We all have different ways of getting through a crisis. For author Janet Garber of Somers, New York, that means comedy. She says hers, and her friends’, is based on family values.
Can you top this?
Those of us who like to dally on the dark side, comedically speaking, often indulge ourselves in a game when in the presence of our peers. As soon as we gather together, out come the stories of family dysfunction. And the competition begins:
“Oh, that’s nothing! My uncle married and divorced five (5) times. Three of those times were to my aunt!”
“Hmmph! My uncle Jack lived with my mother’s sister on the first floor and had his mistress on the second. Did I mention that the two women were best friends?”
“We think Joey may have killed Amy’s second husband who was hitting her. He got away with it and wound up marrying her.”
“My mother used to come after me with a broom.”
They’re wacky stories and most of them (not all), harmless. We like listening to and repeating them to reassure ourselves that everyone in our circle experienced some degree of nuttiness in our original households. Yet we still turned out okay.
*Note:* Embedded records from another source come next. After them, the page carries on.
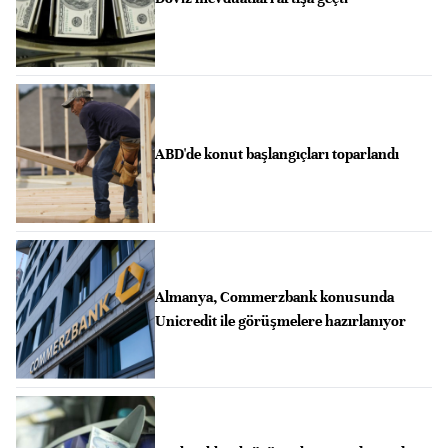
ABD'de konut başlangıçları toparlandı
Almanya, Commerzbank konusunda
Unicredit ile görüşmelere hazırlanıyor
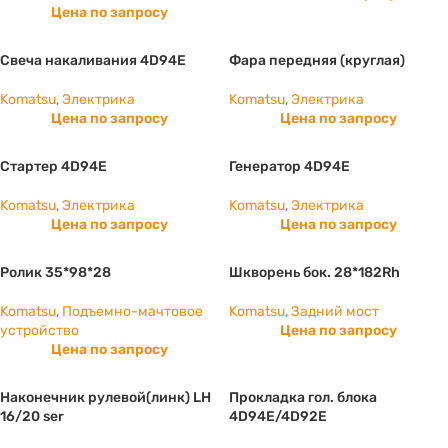
Цена по запросу
Свеча накаливания 4D94E
Фара передняя (круглая)
Komatsu
,
Электрика
Komatsu
,
Электрика
Цена по запросу
Цена по запросу
Стартер 4D94E
Генератор 4D94E
Komatsu
,
Электрика
Komatsu
,
Электрика
Цена по запросу
Цена по запросу
Ролик 35*98*28
Шкворень бок. 28*182Rh
Komatsu
,
Подъемно-мачтовое
Komatsu
,
Задний мост
устройство
Цена по запросу
Цена по запросу
Наконечник рулевой(линк) LH
Прокладка гол. блока
16/20 ser
4D94E/4D92E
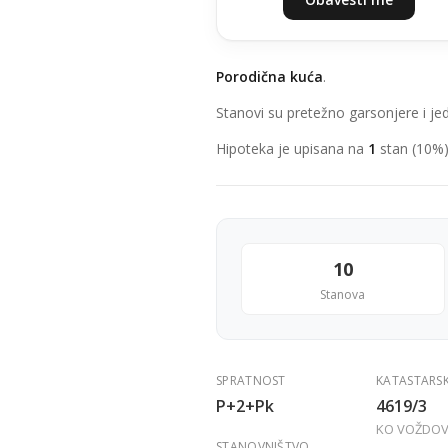
Porodična kuća
.
Stanovi su pretežno garsonjere i je
Hipoteka je upisana na
1
stan (10%)
10
Stanova
SPRATNOST
KATASTARS
P+2+Pk
4619/3
KO VOŽDO
STANOVNIŠTVO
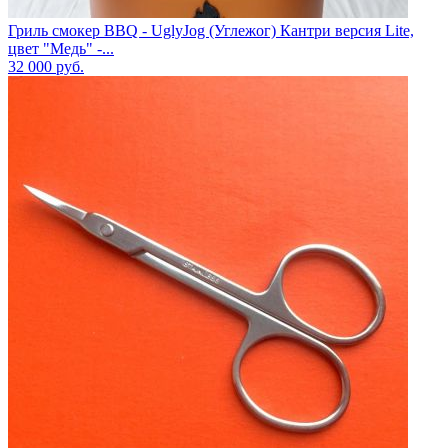
Гриль смокер BBQ - UglyJog (Углежог) Кантри версия Lite,
цвет "Медь" -...
32 000
руб.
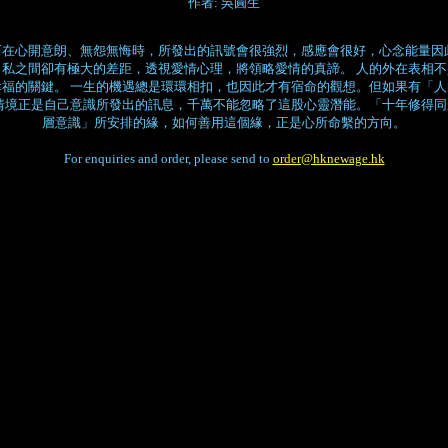
作者: 吳圓生
在心開意朗、無怨無悔時，所發出的訊號會很強烈，感應會很好，心念能量因
私之間卻有極大的差距，透視愛情心理，將領略愛情的真諦。 人的外在表相
福的關鍵。 一生的機遇總是環環相扣，也因此才有宿命的觀想。但如果有「
情境正是自己意識所發出的訊息，千萬不能忽略了這股心靈潛能。「十年修得
層意識」所安排的緣，如何善用這個緣，正是心所命繫的方向。
For enquiries and order, please send to
order@hknewage.hk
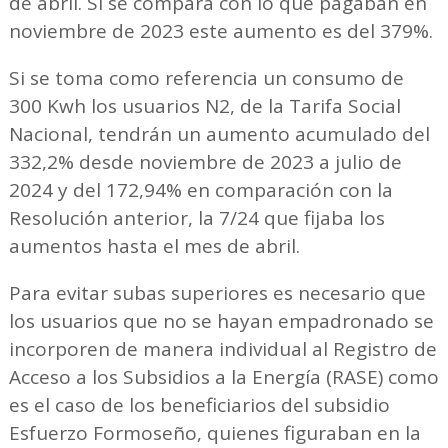
de abril. Si se compara con lo que pagaban en
noviembre de 2023 este aumento es del 379%.
Si se toma como referencia un consumo de
300 Kwh los usuarios N2, de la Tarifa Social
Nacional, tendrán un aumento acumulado del
332,2% desde noviembre de 2023 a julio de
2024 y del 172,94% en comparación con la
Resolución anterior, la 7/24 que fijaba los
aumentos hasta el mes de abril.
Para evitar subas superiores es necesario que
los usuarios que no se hayan empadronado se
incorporen de manera individual al Registro de
Acceso a los Subsidios a la Energía (RASE) como
es el caso de los beneficiarios del subsidio
Esfuerzo Formoseño, quienes figuraban en la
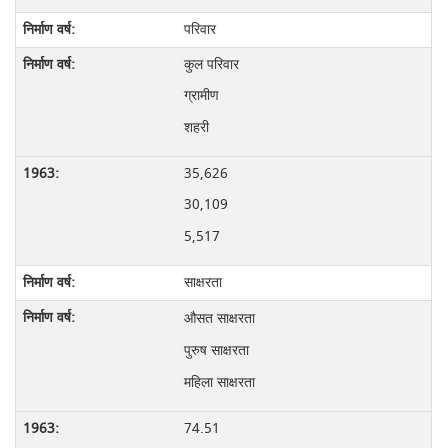
परिवार
कुल परिवार
ग्रामीण
शहरी
35,626
30,109
5,517
साक्षरता
औसत साक्षरता
पुरुष साक्षरता
महिला साक्षरता
74.51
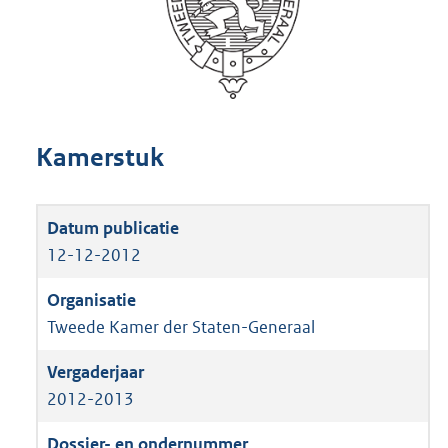
Kamerstuk
12-12-2012
Tweede Kamer der Staten-Generaal
2012-2013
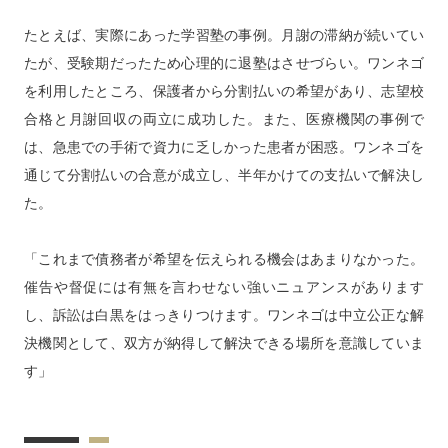
たとえば、実際にあった学習塾の事例。月謝の滞納が続いてい
たが、受験期だったため心理的に退塾はさせづらい。ワンネゴ
を利用したところ、保護者から分割払いの希望があり、志望校
合格と月謝回収の両立に成功した。また、医療機関の事例で
は、急患での手術で資力に乏しかった患者が困惑。ワンネゴを
通じて分割払いの合意が成立し、半年かけての支払いで解決し
た。
「これまで債務者が希望を伝えられる機会はあまりなかった。
催告や督促には有無を言わせない強いニュアンスがあります
し、訴訟は白黒をはっきりつけます。ワンネゴは中立公正な解
決機関として、双方が納得して解決できる場所を意識していま
す」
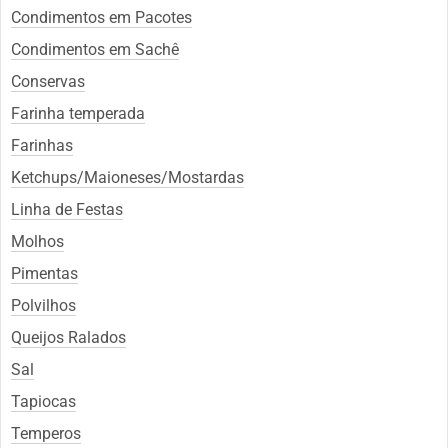
Condimentos em Pacotes
Condimentos em Sachê
Conservas
Farinha temperada
Farinhas
Ketchups/Maioneses/Mostardas
Linha de Festas
Molhos
Pimentas
Polvilhos
Queijos Ralados
Sal
Tapiocas
Temperos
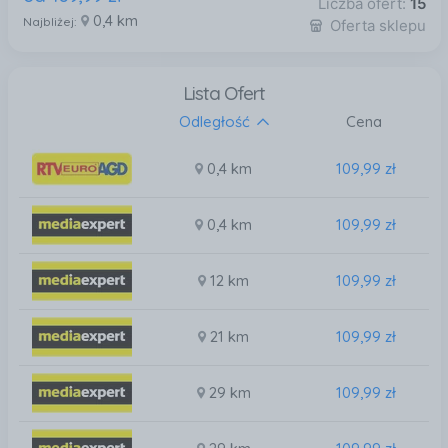
Liczba ofert:
15
0,4 km
Najbliżej:
Oferta sklepu
Lista Ofert
Odległość
Cena
0,4 km
109,99 zł
0,4 km
109,99 zł
12 km
109,99 zł
21 km
109,99 zł
29 km
109,99 zł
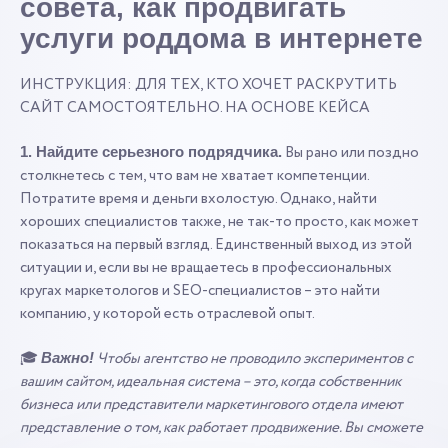
совета, как продвигать
услуги роддома в интернете
ИНСТРУКЦИЯ: ДЛЯ ТЕХ, КТО ХОЧЕТ РАСКРУТИТЬ
САЙТ САМОСТОЯТЕЛЬНО. НА ОСНОВЕ КЕЙСА
Вы рано или поздно
1. Найдите серьезного подрядчика.
столкнетесь с тем, что вам не хватает компетенции.
Потратите время и деньги вхолостую. Однако, найти
хороших специалистов также, не так-то просто, как может
показаться на первый взгляд. Единственный выход из этой
ситуации и, если вы не вращаетесь в профессиональных
кругах маркетологов и SEO-специалистов – это найти
компанию, у которой есть отраслевой опыт.
🎓
Чтобы агентство не проводило экспериментов с
Важно!
вашим сайтом, идеальная система – это, когда собственник
бизнеса или представители маркетингового отдела имеют
представление о том, как работает продвижение. Вы сможете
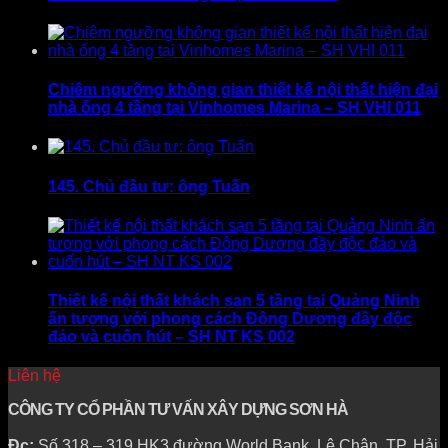
Chiêm ngưỡng không gian thiết kế nội thất hiện đại
nhà ống 4 tầng tại Vinhomes Marina – SH VHI 011
145. Chủ đầu tư: ông Tuấn
Thiết kế nội thất khách sạn 5 tầng tại Quảng Ninh
ấn tượng với phong cách Đông Dương đầy độc
đáo và cuốn hút – SH NT KS 002
Liên hệ
CÔNG TY CỔ PHẦN TƯ VẤN XÂY DỰNG SƠN HÀ
Đc:
Số 318 – 319 HK3 đường World Bank, Lê Chân, TP. Hải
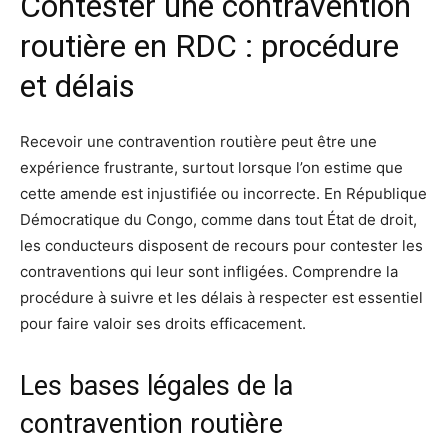
Contester une contravention
routière en RDC : procédure
et délais
Recevoir une contravention routière peut être une
expérience frustrante, surtout lorsque l’on estime que
cette amende est injustifiée ou incorrecte. En République
Démocratique du Congo, comme dans tout État de droit,
les conducteurs disposent de recours pour contester les
contraventions qui leur sont infligées. Comprendre la
procédure à suivre et les délais à respecter est essentiel
pour faire valoir ses droits efficacement.
Les bases légales de la
contravention routière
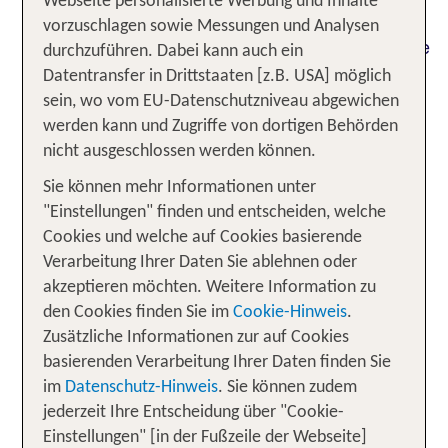
Webseite personalisierte Werbung und Inhalte
vorzuschlagen sowie Messungen und Analysen
Paradiesische Strände am Persischen Golf und die
durchzuführen. Dabei kann auch ein
faszinierenden Weiten der Arabischen Wüste vor
Datentransfer in Drittstaaten [z.B. USA] möglich
den Toren – Dubai wird dich mit seiner
sein, wo vom EU-Datenschutzniveau abgewichen
einzigartigen Atmosphäre begeistern, die
werden kann und Zugriffe von dortigen Behörden
pulsierendes Leben mit Ruhe und Entspannung
nicht ausgeschlossen werden können.
verbindet. Als eines der berühmtesten der sieben
Sie können mehr Informationen unter
Arabischen Emirate ist die Metropole Dubai
"Einstellungen" finden und entscheiden, welche
bekannt für ihre kulturelle Vielseitigkeit, die
Cookies und welche auf Cookies basierende
beeindruckende Architektur und spektakuläre
Verarbeitung Ihrer Daten Sie ablehnen oder
Schöpfungen wie die künstlich angelegte
akzeptieren möchten. Weitere Information zu
Inselgruppe The Palm. Kein Wunder, dass Dubai
den Cookies finden Sie im
Cookie-Hinweis
.
ebenso mit einer Vielfalt an Unterkünften glänzt:
Zusätzliche Informationen zur auf Cookies
Von luxuriösen Hotels im Herzen von Downtown
basierenden Verarbeitung Ihrer Daten finden Sie
Dubai bis zu traumhaften Resorts am Jumeirah
im
Datenschutz-Hinweis
. Sie können zudem
Beach – hier findest du garantiert das perfekte
jederzeit Ihre Entscheidung über "Cookie-
Refugium für deinen Traumurlaub.
Einstellungen" [in der Fußzeile der Webseite]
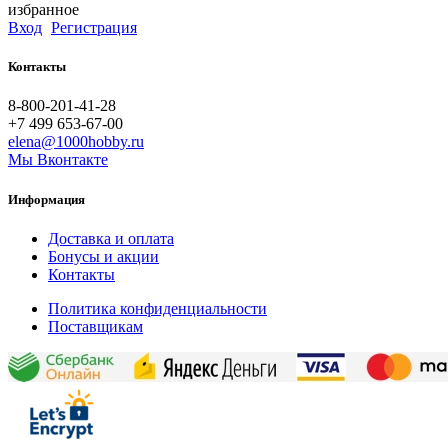
избранное
Вход
Регистрация
Контакты
8-800-201-41-28
+7 499 653-67-00
elena@1000hobby.ru
Мы Вконтакте
Информация
Доставка и оплата
Бонусы и акции
Контакты
Политика конфиденциальности
Поставщикам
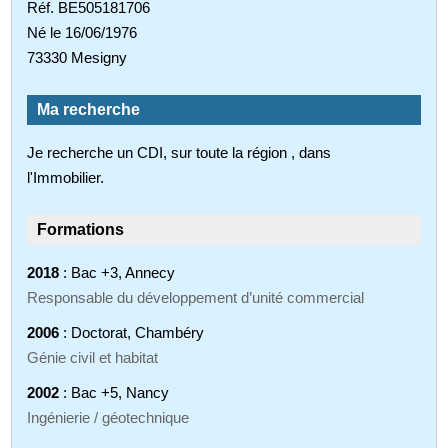
Réf. BE505181706
Né le 16/06/1976
73330 Mesigny
Ma recherche
Je recherche un CDI, sur toute la région , dans
l'Immobilier.
Formations
2018
: Bac +3, Annecy
Responsable du développement d’unité commercial
2006
: Doctorat, Chambéry
Génie civil et habitat
2002
: Bac +5, Nancy
Ingénierie / géotechnique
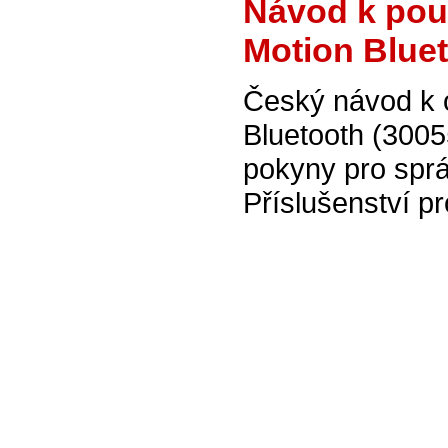
Návod k použ
Motion Bluet
Český návod k 
Bluetooth (3005
pokyny pro sprá
Příslušenství p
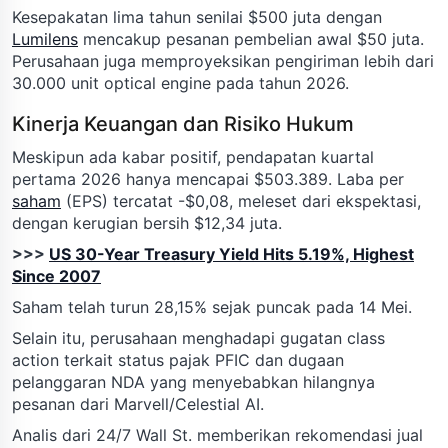
Kesepakatan lima tahun senilai $500 juta dengan
Lumilens
mencakup pesanan pembelian awal $50 juta.
Perusahaan juga memproyeksikan pengiriman lebih dari
30.000 unit optical engine pada tahun 2026.
Kinerja Keuangan dan Risiko Hukum
Meskipun ada kabar positif, pendapatan kuartal
pertama 2026 hanya mencapai $503.389. Laba per
saham
(EPS) tercatat -$0,08, meleset dari ekspektasi,
dengan kerugian bersih $12,34 juta.
>>>
US 30-Year Treasury Yield Hits 5.19%, Highest
Since 2007
Saham telah turun 28,15% sejak puncak pada 14 Mei.
Selain itu, perusahaan menghadapi gugatan class
action terkait status pajak PFIC dan dugaan
pelanggaran NDA yang menyebabkan hilangnya
pesanan dari Marvell/Celestial AI.
Analis dari 24/7 Wall St. memberikan rekomendasi jual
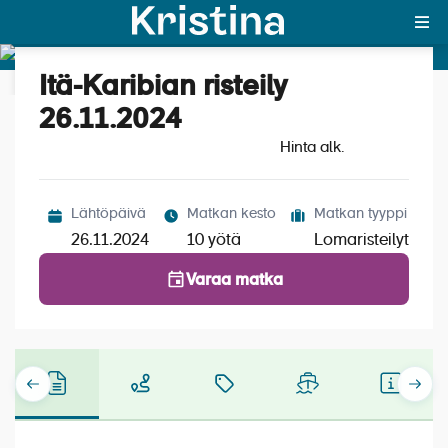
Itä-Karibian risteily
Katso kuvat (7)
MAJAKKA-portaali
26.11.2024
Hinta alk.
Yksin matkalle?
Äkkilähdöt
Lähtöpäivä
Matkan kesto
Matkan tyyppi
Suosikit
26.11.2024
10 yötä
Lomaristeilyt
OTA YHTEYTTÄ
Varaa matka
Kohteet
Matkatyypit
Matkakalenteri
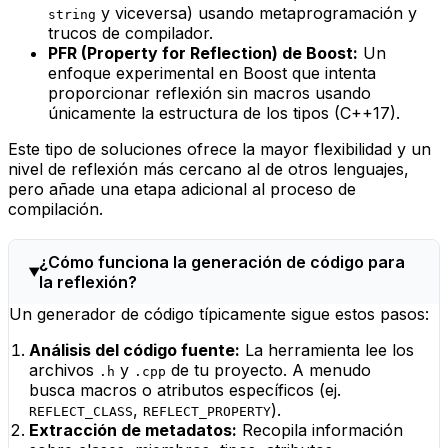
y viceversa) usando metaprogramación y
string
trucos de compilador.
PFR (Property for Reflection) de Boost:
Un
enfoque experimental en Boost que intenta
proporcionar reflexión sin macros usando
únicamente la estructura de los tipos (C++17).
Este tipo de soluciones ofrece la mayor flexibilidad y un
nivel de reflexión más cercano al de otros lenguajes,
pero añade una etapa adicional al proceso de
compilación.
¿Cómo funciona la generación de código para
la reflexión?
Un generador de código típicamente sigue estos pasos:
Análisis del código fuente:
La herramienta lee los
archivos
y
de tu proyecto. A menudo
.h
.cpp
busca macros o atributos específicos (ej.
,
).
REFLECT_CLASS
REFLECT_PROPERTY
Extracción de metadatos:
Recopila información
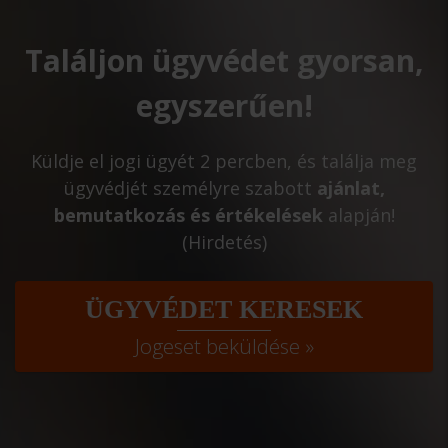
Találjon ügyvédet gyorsan,
egyszerűen!
Küldje el jogi ügyét 2 percben, és találja meg
ügyvédjét személyre szabott
ajánlat,
bemutatkozás és értékelések
alapján!
(Hirdetés)
ÜGYVÉDET KERESEK
Jogeset beküldése »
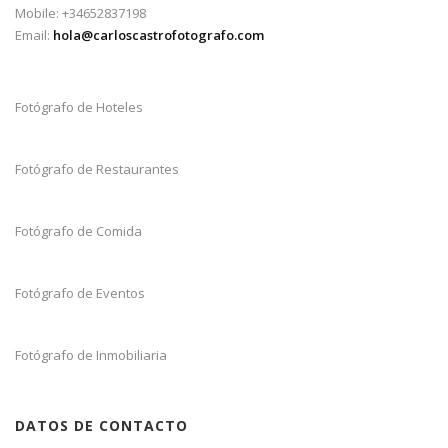
Mobile: +34652837198
Email:
hola@carloscastrofotografo.com
Fotógrafo de Hoteles
Fotógrafo de Restaurantes
Fotógrafo de Comida
Fotógrafo de Eventos
Fotógrafo de Inmobiliaria
DATOS DE CONTACTO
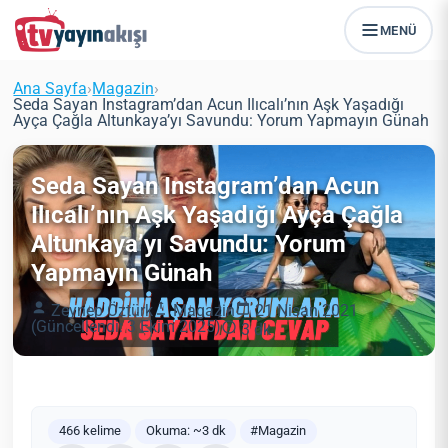
MENÜ
Ana Sayfa
›
Magazin
›
Seda Sayan Instagram’dan Acun Ilıcalı’nın Aşk Yaşadığı
Ayça Çağla Altunkaya’yı Savundu: Yorum Yapmayın Günah
Seda Sayan Instagram’dan Acun
Ilıcalı’nın Aşk Yaşadığı Ayça Çağla
Altunkaya’yı Savundu: Yorum
Yapmayın Günah
Zeynep Öztürk
Magazin
21 Nisan 2021
(Güncellendi: 3 Ekim 2025)
3 dk
466 kelime
Okuma: ~3 dk
#Magazin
“My mother was very competitive with her best friend, Sonia. First she stole the letters Sonia got from her long distance boyfriend, saying, ‘He’s too good for you.’ Months later she stole the boyfriend himself and wound up marrying him. For an encore, 50 years later give or take, after Sonia had passed on, Mom divorced the first guy, my father, and married Sonia’s husband. How about that?”
“I remember my mother sending me out to the movies all day. If I came back early, she’d drop four cents out the window so I could go back and buy myself a comic book. There was some guy hanging around with her while Dad was at work…”
“Ever notice how his little sister is the only one in the family with brown eyes?”
My friends and I have grown into middle age, still trying to deal with our pasts, even our childhoods. It’s a little ridiculous, we realize, to complain of hurts we endured as children when some of us are grandparents and soon to be great-grandparents. It’s enough to make you question whether functional families exist at all.
“Oh, yeah? My Aunt Bea would force-feed her three kids— all obese today. You could hear them screaming from blocks away. She said she just wanted fat American babies.”
“His father told him that he really did not want children; he had only had children because his wife wanted them. ‘But then I wouldn’t be here now, Dad!’ the son protested. ‘So what?’ his Dad replied. ‘Big deal’.”
Maybe it’s a good thing we only get one set of parents.
Will someone please pass the fruitcake?
Janet’s book is, “Dream Job: Wacky Adventures of an HR Manager.”